The shipped product doesn't include this "randomness".

MichaelGG · on Feb 3, 2015

Also is it not for hash collision protection, which can end up hurting the runtime of many algorithms, causing a DoS?

plorkyeran · on Feb 3, 2015

No, it has no effect on hash collisions. Two hashes that are equal before being xored with the daily build number will still be equal afterwards.

porges · on Feb 3, 2015

It won't help much there as the number is static for a particular build.

munificent · on Feb 3, 2015

The hash randomization for security is above this part of the code.

gus_massa · on Feb 3, 2015

IIRC, a few yeas ago appeared a denial of service attack, probably originally for Phyton, but it was ported son to other languages.

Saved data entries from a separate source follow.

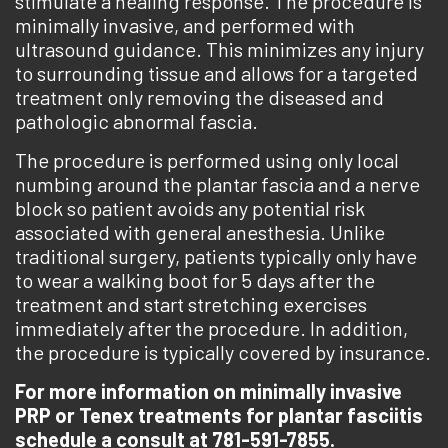
stimulate a healing response. The procedure is
minimally invasive, and performed with
ultrasound guidance. This minimizes any injury
to surrounding tissue and allows for a targeted
treatment only removing the diseased and
pathologic abnormal fascia.
The procedure is performed using only local
numbing around the plantar fascia and a nerve
block so patient avoids any potential risk
associated with general anesthesia. Unlike
traditional surgery, patients typically only have
to wear a walking boot for 5 days after the
treatment and start stretching exercises
immediately after the procedure. In addition,
the procedure is typically covered by insurance.
For more information on minimally invasive
PRP or Tenex treatments for plantar fasciitis
schedule a consult at 781-591-7855.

The idea is that the hash is good enough for normal list, but it's not a cryptographic hash and it's easy to find collisions. Then you can make a lot of requests with strings that has the same hash value. Now the hash operations are O(N) instead of O(~1) and everything is slower.

Using an unpredictable hash calculation makes this attack more difficult.

omaranto · on Feb 3, 2015

Your typo can be easily fixed by a Python one-liner:

    >>> (lambda w:w[2:]+w[:2])(''.join(sorted("Phyton",key=lambda c:math.sin(ord(c)^50))))
    'Python'

euroclydon · on Feb 3, 2015

It's in a #if DEBUG statement so it would not change. Historically, even if they shipped the debug symbols, the assembly would have been built in release. Now, I suppose you could build it in debug.

Aleman360 · on Feb 3, 2015

The Reference Source site is much easier to navigate. Method names are hyperlinks:

http://referencesource.microsoft.com/#mscorlib/system/string...

sekasi · on Feb 4, 2015

Admittedly, I've never been big in C#, but I'm AMAZED by how much repetition string comparison there is.

IE: Environment.GetResourceString("ArgumentOutOfRange_Index")

The string there is in multiple areas of that class, and the same behavior is displayed for all of them. Wouldn't logic suggest everything such as above would be moved in to a constant repository for clarity and also less potential human error for future additions?

Rapzid · on Feb 4, 2015

It's pretty common in C# to use Constants to represent strings. Cuts down on the repetition as you said and you get the Intellisense too. I'd be curios to know the reasoning for using the literals as well.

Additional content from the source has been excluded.